In "The Quantum Theory of Fields" Weinberg says the following in the Appendix B to Chapter 2:
> To prove this theorem, let us recall the method by which we construct the operators corresponding to symmetry transformations. As described in Section 2.2, we introduce a set of real variables $\theta^a$ to parameterize these transformations, in such a way that the transformation satisfy the composition rule (2.2.15): $$T(\bar{\theta})T(\theta)=T(f(\bar{\theta},\theta)).$$
We want to construct operators $U(T(\theta))\equiv U[\theta]$ that satisfy the corresponding condition $$U[\bar{\theta}]U[\theta]=U\left[f(\bar{\theta},\theta)\right].\tag{2.B.1}$$
To do this, we lay down arbitrary 'standard' paths $\Theta_\theta^a(s)$ in group parameter space, running from the origin to each point $\theta$, with $\Theta^a_\theta(0)=0$ and $\Theta_\theta^a(1)=\theta^a$, and define $U_\theta(s)$ along each such path by the differential equation $$\dfrac{d}{ds}U_\theta(s)=it_aU_\theta(s) h^a_{\phantom{a}b}(\Theta_\theta(s))\dfrac{d\Theta^a_\theta(s)}{ds}\tag{2.B.2}$$ with the initial condition $$U_\theta(0)=1,$$ where $$[h^{-1}]^a_{\phantom{a}b}(\theta)=\left[\dfrac{\partial f^a(\bar{\theta},\theta)}{\partial \bar{\theta}^b}\right]_{\bar{\theta}=0}.$$
Just to summarize the notation, here one is dealing with a Lie group $G$, the function $T : \mathbb{R}^n\to G$ is a parameterization (i.e., the inverse of a coordinate chart) and the function $f$ is the coordinate-version of the multiplication operation. The matrix $h^a_{\phantom{a}b}$ seems to be the components of the inverse of the pushforward of the right translation map $h\mapsto hg$.
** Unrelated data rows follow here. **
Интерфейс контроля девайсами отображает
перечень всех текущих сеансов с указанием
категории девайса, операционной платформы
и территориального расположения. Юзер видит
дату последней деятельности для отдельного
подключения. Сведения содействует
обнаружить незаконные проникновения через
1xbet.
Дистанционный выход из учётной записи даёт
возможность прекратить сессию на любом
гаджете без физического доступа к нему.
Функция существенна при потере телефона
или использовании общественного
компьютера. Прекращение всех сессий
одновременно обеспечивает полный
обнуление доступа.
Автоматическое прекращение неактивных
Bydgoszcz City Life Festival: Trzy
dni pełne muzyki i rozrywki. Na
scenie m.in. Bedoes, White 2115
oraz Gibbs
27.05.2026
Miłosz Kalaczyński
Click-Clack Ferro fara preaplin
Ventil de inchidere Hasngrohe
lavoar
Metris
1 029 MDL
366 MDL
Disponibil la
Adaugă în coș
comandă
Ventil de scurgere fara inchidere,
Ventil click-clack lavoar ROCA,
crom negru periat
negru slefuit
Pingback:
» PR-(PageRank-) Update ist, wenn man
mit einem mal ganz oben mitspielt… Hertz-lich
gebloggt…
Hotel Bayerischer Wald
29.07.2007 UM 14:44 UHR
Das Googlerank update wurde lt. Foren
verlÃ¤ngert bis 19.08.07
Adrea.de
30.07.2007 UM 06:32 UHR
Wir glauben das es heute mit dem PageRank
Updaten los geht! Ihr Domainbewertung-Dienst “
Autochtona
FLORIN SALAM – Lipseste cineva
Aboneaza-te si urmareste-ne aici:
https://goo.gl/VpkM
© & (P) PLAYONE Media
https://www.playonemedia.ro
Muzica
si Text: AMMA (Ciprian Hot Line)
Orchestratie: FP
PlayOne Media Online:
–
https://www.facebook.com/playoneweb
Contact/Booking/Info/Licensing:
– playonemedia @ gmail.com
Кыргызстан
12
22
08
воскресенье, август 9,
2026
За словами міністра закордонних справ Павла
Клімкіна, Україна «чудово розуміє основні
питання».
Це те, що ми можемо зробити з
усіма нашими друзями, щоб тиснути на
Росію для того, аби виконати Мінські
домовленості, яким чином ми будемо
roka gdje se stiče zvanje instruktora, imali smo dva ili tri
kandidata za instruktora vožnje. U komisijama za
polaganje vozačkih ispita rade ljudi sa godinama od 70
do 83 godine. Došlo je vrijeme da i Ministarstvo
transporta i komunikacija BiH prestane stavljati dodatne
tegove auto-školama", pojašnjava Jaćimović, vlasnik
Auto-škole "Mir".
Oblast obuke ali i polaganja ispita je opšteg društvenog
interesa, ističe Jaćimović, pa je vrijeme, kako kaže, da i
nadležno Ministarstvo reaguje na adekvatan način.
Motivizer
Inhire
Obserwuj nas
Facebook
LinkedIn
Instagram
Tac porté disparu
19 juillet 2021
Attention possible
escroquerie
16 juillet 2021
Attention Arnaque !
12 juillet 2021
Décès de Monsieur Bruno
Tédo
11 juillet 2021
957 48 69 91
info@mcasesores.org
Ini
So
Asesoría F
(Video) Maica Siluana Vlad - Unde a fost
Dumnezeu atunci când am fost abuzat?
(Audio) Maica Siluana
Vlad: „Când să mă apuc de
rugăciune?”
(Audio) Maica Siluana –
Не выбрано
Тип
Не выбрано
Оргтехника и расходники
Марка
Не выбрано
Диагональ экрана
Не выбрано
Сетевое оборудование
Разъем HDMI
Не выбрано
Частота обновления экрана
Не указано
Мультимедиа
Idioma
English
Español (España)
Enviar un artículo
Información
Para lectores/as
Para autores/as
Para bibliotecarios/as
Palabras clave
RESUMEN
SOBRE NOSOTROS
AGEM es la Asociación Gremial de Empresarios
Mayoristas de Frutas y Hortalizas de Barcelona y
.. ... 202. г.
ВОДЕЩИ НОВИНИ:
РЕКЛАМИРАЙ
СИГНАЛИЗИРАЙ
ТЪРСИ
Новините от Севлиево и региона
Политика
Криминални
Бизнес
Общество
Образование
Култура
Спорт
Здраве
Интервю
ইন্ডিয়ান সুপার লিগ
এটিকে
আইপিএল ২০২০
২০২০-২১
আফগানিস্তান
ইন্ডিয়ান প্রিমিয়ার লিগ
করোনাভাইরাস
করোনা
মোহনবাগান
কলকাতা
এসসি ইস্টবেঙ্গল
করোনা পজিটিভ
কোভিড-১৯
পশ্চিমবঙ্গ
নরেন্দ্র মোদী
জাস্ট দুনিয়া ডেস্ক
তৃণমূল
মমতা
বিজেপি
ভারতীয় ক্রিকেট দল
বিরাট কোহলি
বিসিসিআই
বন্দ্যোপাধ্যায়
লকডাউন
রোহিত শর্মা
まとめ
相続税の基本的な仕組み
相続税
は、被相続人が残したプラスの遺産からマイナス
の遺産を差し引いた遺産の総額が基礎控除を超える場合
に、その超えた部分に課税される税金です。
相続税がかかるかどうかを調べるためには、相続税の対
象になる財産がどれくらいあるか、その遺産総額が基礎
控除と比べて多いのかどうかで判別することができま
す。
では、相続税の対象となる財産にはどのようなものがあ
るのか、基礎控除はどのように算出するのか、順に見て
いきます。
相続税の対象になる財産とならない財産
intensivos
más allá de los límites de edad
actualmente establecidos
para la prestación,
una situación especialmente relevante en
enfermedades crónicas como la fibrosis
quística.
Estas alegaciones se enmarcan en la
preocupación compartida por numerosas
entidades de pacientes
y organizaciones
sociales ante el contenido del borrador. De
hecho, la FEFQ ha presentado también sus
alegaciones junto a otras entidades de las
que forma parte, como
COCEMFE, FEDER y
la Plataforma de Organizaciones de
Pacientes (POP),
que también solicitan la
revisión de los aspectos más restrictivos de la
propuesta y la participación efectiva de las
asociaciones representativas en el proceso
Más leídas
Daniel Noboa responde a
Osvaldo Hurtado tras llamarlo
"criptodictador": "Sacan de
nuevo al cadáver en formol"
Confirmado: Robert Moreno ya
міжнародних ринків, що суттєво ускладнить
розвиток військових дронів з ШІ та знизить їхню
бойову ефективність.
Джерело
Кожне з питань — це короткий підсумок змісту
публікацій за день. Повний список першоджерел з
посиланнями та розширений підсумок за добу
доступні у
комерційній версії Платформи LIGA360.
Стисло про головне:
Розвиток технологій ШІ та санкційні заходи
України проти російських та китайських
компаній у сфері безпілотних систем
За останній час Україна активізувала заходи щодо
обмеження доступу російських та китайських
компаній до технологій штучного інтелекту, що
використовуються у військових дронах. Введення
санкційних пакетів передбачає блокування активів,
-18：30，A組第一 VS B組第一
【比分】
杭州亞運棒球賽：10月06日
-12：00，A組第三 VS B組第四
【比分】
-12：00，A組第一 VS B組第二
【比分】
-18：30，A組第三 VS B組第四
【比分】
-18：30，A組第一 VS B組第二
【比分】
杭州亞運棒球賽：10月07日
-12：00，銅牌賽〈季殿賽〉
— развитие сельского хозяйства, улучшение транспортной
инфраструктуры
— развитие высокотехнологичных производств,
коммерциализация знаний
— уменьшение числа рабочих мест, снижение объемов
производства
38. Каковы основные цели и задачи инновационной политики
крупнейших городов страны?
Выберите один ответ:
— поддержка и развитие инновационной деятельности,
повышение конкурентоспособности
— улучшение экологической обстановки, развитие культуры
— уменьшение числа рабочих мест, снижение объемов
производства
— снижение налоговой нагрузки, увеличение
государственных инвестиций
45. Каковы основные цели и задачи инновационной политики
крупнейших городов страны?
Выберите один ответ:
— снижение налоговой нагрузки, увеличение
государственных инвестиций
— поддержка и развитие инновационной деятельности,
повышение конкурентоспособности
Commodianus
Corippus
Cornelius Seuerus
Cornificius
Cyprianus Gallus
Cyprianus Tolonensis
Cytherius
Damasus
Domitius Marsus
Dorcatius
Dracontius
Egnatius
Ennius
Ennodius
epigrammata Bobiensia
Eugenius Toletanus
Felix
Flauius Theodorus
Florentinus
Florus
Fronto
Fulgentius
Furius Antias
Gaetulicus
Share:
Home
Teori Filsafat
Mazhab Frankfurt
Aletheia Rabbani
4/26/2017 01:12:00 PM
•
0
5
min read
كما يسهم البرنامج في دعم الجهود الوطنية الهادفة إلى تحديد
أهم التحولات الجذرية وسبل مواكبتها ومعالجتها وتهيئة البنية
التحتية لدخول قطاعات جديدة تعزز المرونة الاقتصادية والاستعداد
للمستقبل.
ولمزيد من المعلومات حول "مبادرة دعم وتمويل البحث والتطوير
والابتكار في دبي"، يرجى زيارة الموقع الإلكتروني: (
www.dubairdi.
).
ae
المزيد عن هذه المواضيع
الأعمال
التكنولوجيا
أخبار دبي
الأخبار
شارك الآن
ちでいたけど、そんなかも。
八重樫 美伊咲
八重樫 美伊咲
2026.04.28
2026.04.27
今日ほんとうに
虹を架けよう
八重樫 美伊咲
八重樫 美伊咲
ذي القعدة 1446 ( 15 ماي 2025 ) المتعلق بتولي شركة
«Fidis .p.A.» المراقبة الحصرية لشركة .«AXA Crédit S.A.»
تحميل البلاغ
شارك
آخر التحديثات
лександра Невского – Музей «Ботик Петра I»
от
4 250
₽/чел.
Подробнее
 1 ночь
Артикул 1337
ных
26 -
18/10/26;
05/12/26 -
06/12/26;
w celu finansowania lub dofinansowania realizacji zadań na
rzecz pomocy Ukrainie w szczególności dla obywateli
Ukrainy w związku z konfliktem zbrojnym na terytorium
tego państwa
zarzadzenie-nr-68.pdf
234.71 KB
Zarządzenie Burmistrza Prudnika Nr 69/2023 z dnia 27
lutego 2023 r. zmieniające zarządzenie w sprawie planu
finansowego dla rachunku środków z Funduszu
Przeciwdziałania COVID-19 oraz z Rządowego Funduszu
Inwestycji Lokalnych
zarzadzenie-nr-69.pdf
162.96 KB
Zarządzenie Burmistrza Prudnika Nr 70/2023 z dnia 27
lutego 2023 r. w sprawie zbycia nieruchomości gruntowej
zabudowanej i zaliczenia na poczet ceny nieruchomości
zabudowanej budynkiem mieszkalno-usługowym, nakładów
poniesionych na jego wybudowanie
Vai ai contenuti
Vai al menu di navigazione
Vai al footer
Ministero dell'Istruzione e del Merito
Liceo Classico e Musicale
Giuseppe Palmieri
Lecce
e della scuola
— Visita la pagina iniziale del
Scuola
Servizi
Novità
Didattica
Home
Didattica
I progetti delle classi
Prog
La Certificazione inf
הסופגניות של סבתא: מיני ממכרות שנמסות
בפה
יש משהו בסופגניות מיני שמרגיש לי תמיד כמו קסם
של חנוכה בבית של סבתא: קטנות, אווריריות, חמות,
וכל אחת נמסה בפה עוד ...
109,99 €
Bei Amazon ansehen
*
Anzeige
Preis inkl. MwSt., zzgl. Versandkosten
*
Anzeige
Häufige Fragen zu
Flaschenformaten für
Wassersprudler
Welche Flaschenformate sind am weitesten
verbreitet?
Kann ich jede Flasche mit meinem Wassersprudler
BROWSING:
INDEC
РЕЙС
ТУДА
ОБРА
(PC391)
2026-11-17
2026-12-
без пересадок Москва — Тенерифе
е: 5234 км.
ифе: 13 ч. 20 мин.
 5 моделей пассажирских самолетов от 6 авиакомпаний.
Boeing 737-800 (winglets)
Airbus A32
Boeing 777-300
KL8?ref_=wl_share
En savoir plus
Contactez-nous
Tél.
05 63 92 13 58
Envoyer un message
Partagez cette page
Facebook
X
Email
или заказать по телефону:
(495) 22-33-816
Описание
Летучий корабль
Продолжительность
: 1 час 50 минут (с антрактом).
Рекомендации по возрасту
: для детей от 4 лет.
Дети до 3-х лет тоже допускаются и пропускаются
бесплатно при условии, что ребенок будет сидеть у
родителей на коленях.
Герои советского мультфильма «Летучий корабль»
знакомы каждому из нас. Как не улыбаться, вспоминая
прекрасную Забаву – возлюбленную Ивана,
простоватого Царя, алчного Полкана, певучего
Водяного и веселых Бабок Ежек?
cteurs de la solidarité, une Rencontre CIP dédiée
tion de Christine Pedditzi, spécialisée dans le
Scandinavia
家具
Now, if I understand, what Weinberg is doing is the following: we have some Hermitian operators $t_a$ (which I believe implicitly constitute a representation of the Lie algebra $\mathfrak{g}$) and want to build out of this a unitary representation of the group.
My issue though is where Eq. (2.B.2) comes from.
At first I thought Eq. (2.B.2) had something to do with the notion of [derived representation][1] defined through the relation on smooth vectors $U(\exp(sA)) = \exp(s dU(A))$ linking the group representation $U$ to the algebra representation $dU$. But this seems nothing like what Weinberg does (Weinberg is taking an arbitrary path on the group, not $\exp(sA)$).
Now where equation (2.B.2) comes from? In other words why the unitary operation $U[\Theta_\theta(s)]$ satisfies (2.B.2)?
[1]: https://physics.stackexchange.com/q/324204/